ROMulator

The next step in my plan was to integrate the ROMulator into my setup.
The ROMulator is a FPGA based device that can emulate RAM and ROM for the 6502 - something that with the current setup 6502ctl is doing for me. So what are the advantages of the ROMulator approach?
- can emulate full 64k RAM (Mega 2560 has only 8k of SRAM)
- can run at full clockspeed
- can save dump of RAM to disk
- can test binaries quickly, just upload it to ROMulator
- debugging with 6502ctl still possible
Here is a block diagram of my new setup:
+---------------------+ +---------------------+
| | | |
| DIL-40 IC test clip <-+-+ 6502ctl / Mega 2560 |
| | | | |
+---------------------+ | +---------------------+
|
+---------------------+ |
| | |
| WDC 65C02S <-+ Adress, Data, Reset, Power, Clock
| | |
+---------------------+ |
|
+---------------------+ | +---------------------+ +---------------------+
| | | | | | |
| ROMulator <-+ | GAL16V8 CS decoder | | Xosera Graphics |
| | | | | | |
+---------------------+ | +---------^-----------+ +---------^-----------+
| | |
+-----------------------v-----------v-----------------------v-----------+
| |
| Breadboard |
| |
+-----------------------------------------------------------------------+
Clock is still controlled by 6502ctl, this will be changed to a 1 MHz oscillator in the next step. RAM and ROM are coming from the ROMulator. You can see the stack of modules and connectors nicely in the title photo.
The ROMulator is controlled by a Raspberry Pi via SPI. Bitfixer provides a script that sets everything up nicely (at least if you have a user named pi on the machine, gnah), including FPGA toolchain and 6502 tools. The FPGA is programmed via this SPI interface, but it also provides runtime controls for reading and writing to SRAM. Alternatively, you can control the ROMulator from a Wemos D1 Mini module, which I tried first. But after two nights trying to program the module and another replacement module I finally gave up.
So how does ROMulator know where to emulate memory? This has to be configured
before building the FPGA bitfile. In the config
directory there are two textfiles
used to configure this:
- memory_set_default.csv
- enable_table_default.csv
In memory_set_default.csv
you can define binary data that is loaded to memory.
Example:
4,basic-4-b000.901465-23.bin,0xb000
This means that on DIP-Switch setting 4 the contents of file basic-4-b000.901465-23.bin
will be loaded to address 0xb000 in memory.
In enable_table_default.csv
you define how memory areas are handled by ROMulator.
Example:
0-14,0x0000,0x7FFF,"readwrite"
0-14,0x8000,0x8FFF,"writethrough"
0-14,0x9000,0xAFFF,"passthrough"
0-14,0xB000,0xE7FF,"readonly"
0-14,0xE800,0xEFFF,"passthrough"
0-14,0xF000,0xFFFF,"readonly"
This means that DIP-Switch setting 0 to 14 are all treated the same. The next two numbers are start and end address of the defined memory area.
The ROMulator documentation explains the meaning of the different keywords.
readwrite
: fully replace any read or write to this range. This is used for RAM that you wish the ROMulator to replace.readonly
: replace any read to this range with the ROMulator’s memory, and disable writes. This is used for ROMs.passthrough
: reads and writes to this region should go through to the mainboard and not be intercepted by the ROMulator.
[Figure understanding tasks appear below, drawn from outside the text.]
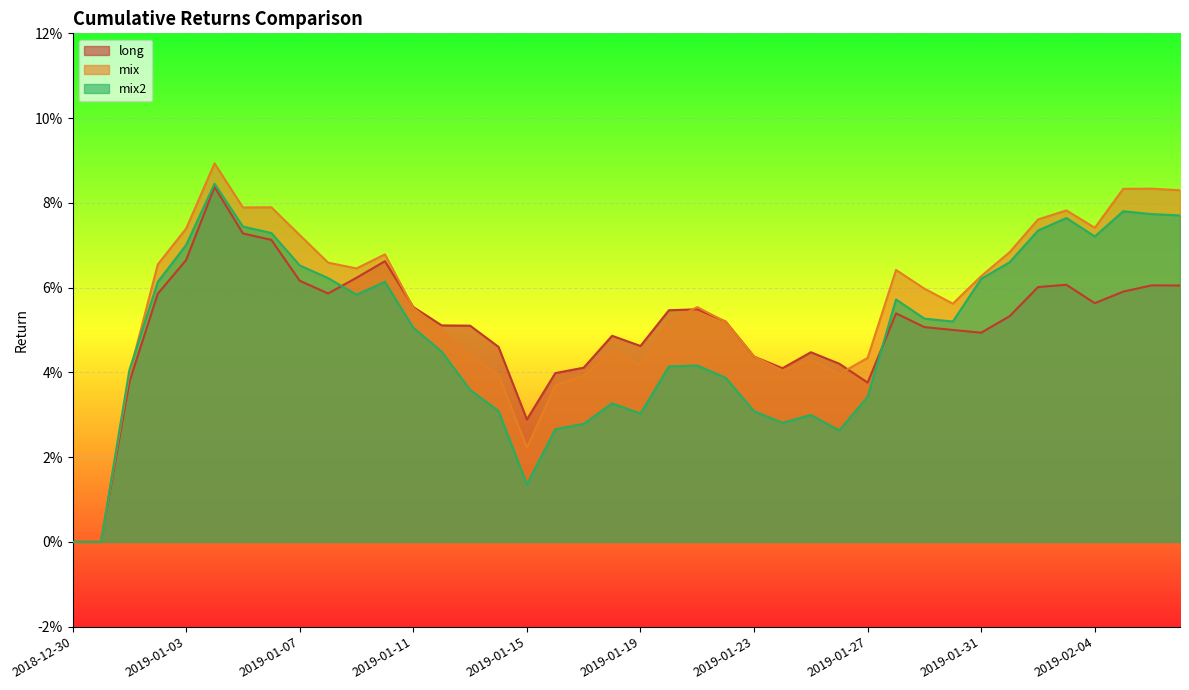

What are all the series names shown in the legend?

long, mix, mix2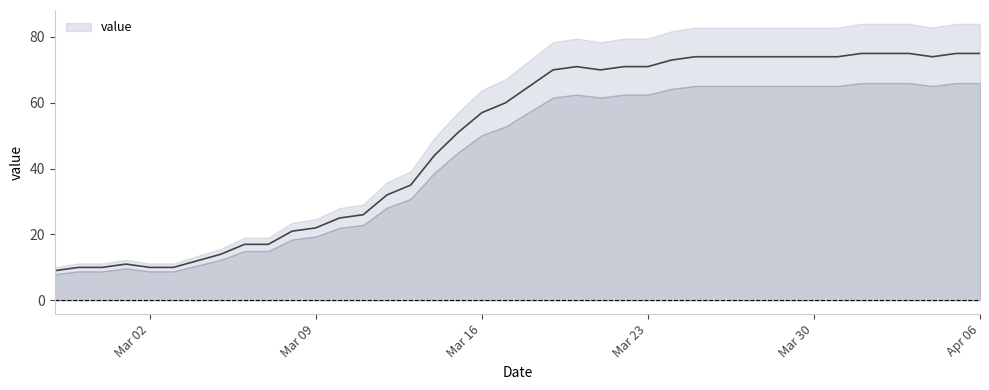

What is the sum of the values at 2020-03-10 and 2020-04-04?

99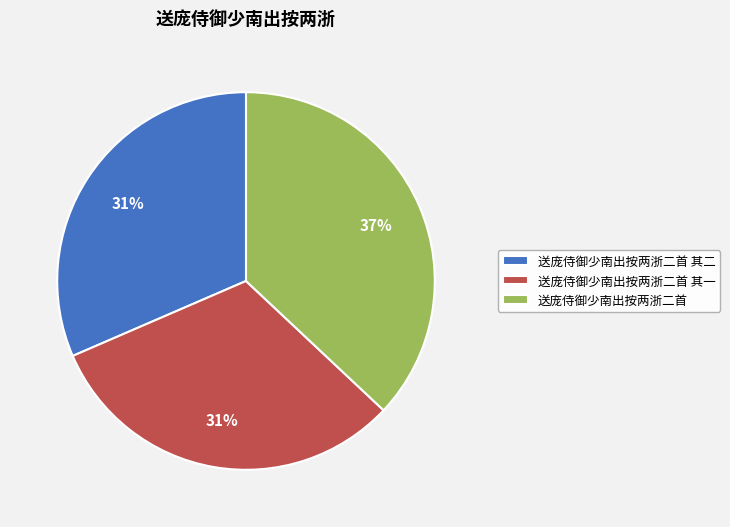

To the nearest percent, what is the combined percentage of 送庞侍御少南出按两浙二首 其一 and 送庞侍御少南出按两浙二首 其二?

63%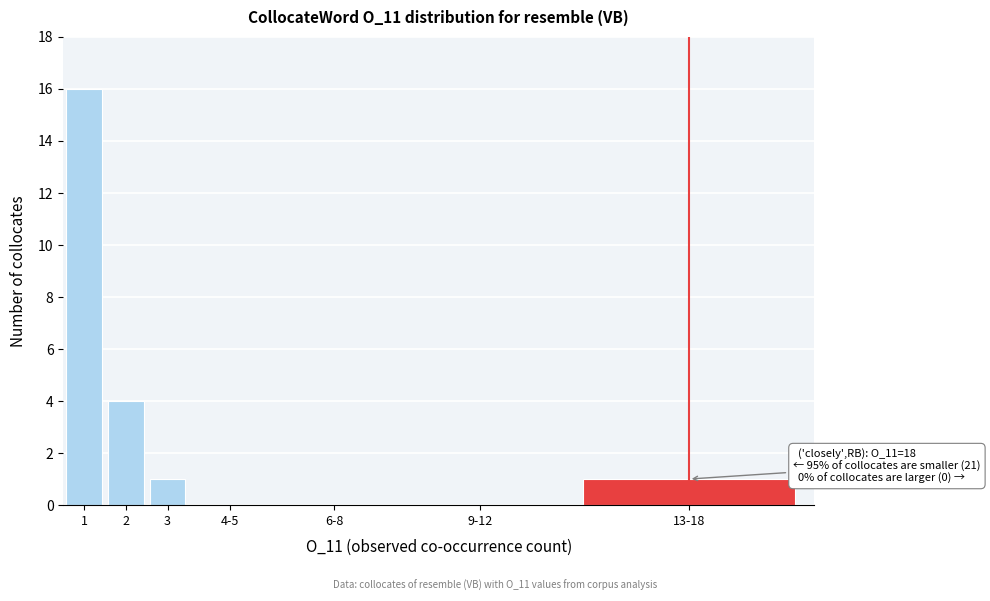

Reading right to left, transcribe all the data shown in this chart.

13-18=1	9-12=0	6-8=0	4-5=0	3=1	2=4	1=16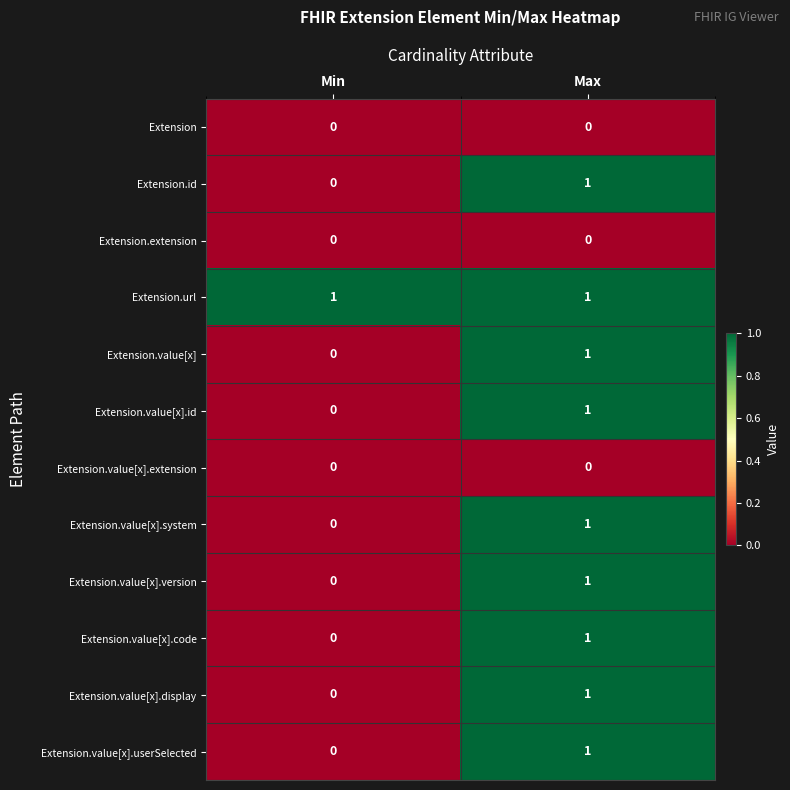

Rank the categories by Extension.value[x].userSelected value from highest to lowest.

Max, Min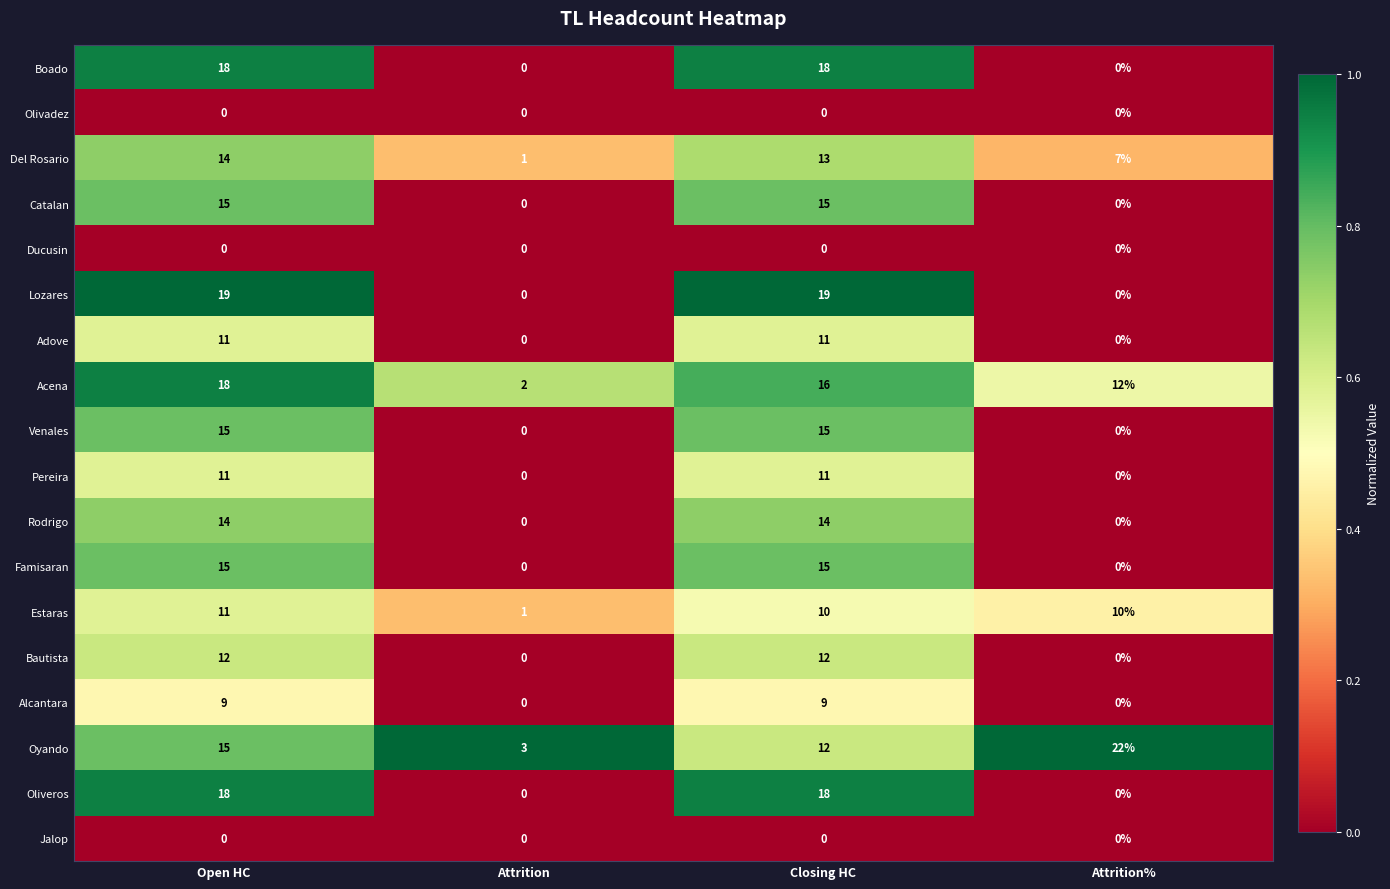

Count the Famisaran values in the range 0 to 15.

4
This is used for I/O.writethrough
: writes to this region are done both to the mainboard and to the ROMulator. Reads are read from the mainboard. This is useful for sections of memory that are read by something other than the CPU, which is often the case with video RAM.
So for zeromips it looks like this:
# RAM
0-14,0x0000,0x7FFF,"readwrite"
# IO
0-14,0x8000,0x9FFF,"passthrough"
# ROM
0-14,0xA000,0xFFFF,"readonly"
After building a bitfile and writing it to ROMulator, the xoboing demo worked on first try. So compliments to Bitfixer who did an awesome job making this amazing tool ready for production.
Next step for zeromips will be rewiring the breadboard to provide 5V power, reset and quartz oscillator clock.